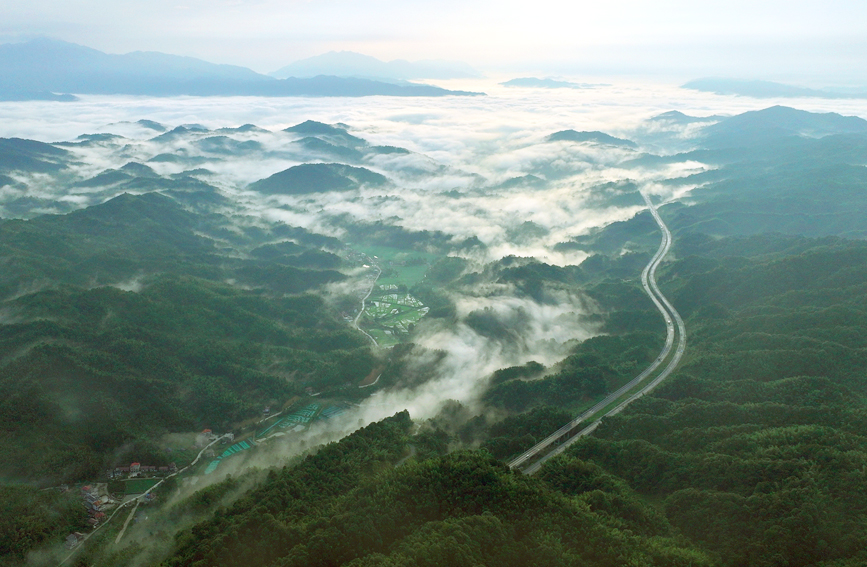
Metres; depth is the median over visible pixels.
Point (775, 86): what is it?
mountain
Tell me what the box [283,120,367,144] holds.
hill
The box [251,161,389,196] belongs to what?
hill
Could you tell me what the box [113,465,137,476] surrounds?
building
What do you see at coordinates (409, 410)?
cloud
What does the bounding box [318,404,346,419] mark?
field
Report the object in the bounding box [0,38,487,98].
mountain
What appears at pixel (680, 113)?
hill
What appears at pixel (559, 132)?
hill
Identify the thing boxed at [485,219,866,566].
forested hill
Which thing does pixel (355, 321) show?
road
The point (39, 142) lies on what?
hill
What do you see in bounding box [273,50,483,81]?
mountain
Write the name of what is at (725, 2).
sky
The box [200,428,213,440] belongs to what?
building
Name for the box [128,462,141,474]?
building
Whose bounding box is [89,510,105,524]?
house
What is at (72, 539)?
house
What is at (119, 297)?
forested hill
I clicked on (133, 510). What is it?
dirt road
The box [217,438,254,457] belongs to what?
field
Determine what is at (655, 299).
highway
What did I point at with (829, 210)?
mountain
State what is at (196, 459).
road
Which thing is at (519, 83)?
hill
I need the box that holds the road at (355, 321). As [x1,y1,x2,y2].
[351,255,382,347]
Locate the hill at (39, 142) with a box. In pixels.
[0,137,75,179]
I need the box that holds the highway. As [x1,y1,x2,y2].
[505,189,683,473]
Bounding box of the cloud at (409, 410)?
[338,277,604,443]
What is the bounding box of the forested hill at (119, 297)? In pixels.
[0,193,380,490]
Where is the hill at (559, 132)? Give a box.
[546,129,639,148]
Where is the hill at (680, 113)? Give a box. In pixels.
[649,110,726,125]
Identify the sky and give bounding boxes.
[0,0,866,83]
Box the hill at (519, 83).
[500,76,602,89]
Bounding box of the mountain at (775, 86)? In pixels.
[681,78,866,98]
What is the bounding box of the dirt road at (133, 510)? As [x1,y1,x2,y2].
[114,497,142,543]
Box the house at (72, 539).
[64,532,81,548]
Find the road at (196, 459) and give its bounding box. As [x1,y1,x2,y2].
[67,436,230,563]
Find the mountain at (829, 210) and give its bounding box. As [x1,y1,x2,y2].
[654,105,866,241]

● Exercise instructions: Once the images are removed, print the remaining data exactly as it appears above.

● Solution for this exercise:
Metres; depth is the median over visible pixels.
Point (775, 86): what is it?
mountain
Tell me what the box [283,120,367,144] holds.
hill
The box [251,161,389,196] belongs to what?
hill
Could you tell me what the box [113,465,137,476] surrounds?
building
What do you see at coordinates (409, 410)?
cloud
What does the bounding box [318,404,346,419] mark?
field
Report the object in the bounding box [0,38,487,98].
mountain
What appears at pixel (680, 113)?
hill
What appears at pixel (559, 132)?
hill
Identify the thing boxed at [485,219,866,566].
forested hill
Which thing does pixel (355, 321) show?
road
The point (39, 142) lies on what?
hill
What do you see in bounding box [273,50,483,81]?
mountain
Write the name of what is at (725, 2).
sky
The box [200,428,213,440] belongs to what?
building
Name for the box [128,462,141,474]?
building
Whose bounding box is [89,510,105,524]?
house
What is at (72, 539)?
house
What is at (119, 297)?
forested hill
I clicked on (133, 510). What is it?
dirt road
The box [217,438,254,457] belongs to what?
field
Determine what is at (655, 299).
highway
What did I point at with (829, 210)?
mountain
State what is at (196, 459).
road
Which thing is at (519, 83)?
hill
I need the box that holds the road at (355, 321). As [x1,y1,x2,y2].
[351,255,382,347]
Locate the hill at (39, 142) with a box. In pixels.
[0,137,75,179]
I need the box that holds the highway. As [x1,y1,x2,y2].
[505,189,683,473]
Bounding box of the cloud at (409, 410)?
[338,277,604,443]
What is the bounding box of the forested hill at (119, 297)? In pixels.
[0,193,380,490]
Where is the hill at (559, 132)? Give a box.
[546,129,639,148]
Where is the hill at (680, 113)? Give a box. In pixels.
[649,110,726,125]
Identify the sky and give bounding boxes.
[0,0,866,83]
Box the hill at (519, 83).
[500,76,602,89]
Bounding box of the mountain at (775, 86)? In pixels.
[681,78,866,98]
What is the bounding box of the dirt road at (133, 510)? As [x1,y1,x2,y2].
[114,497,142,543]
Box the house at (72, 539).
[64,532,81,548]
Find the road at (196, 459) and give its bounding box. As [x1,y1,x2,y2].
[67,436,230,563]
Find the mountain at (829, 210) and give its bounding box. As [x1,y1,x2,y2].
[654,105,866,241]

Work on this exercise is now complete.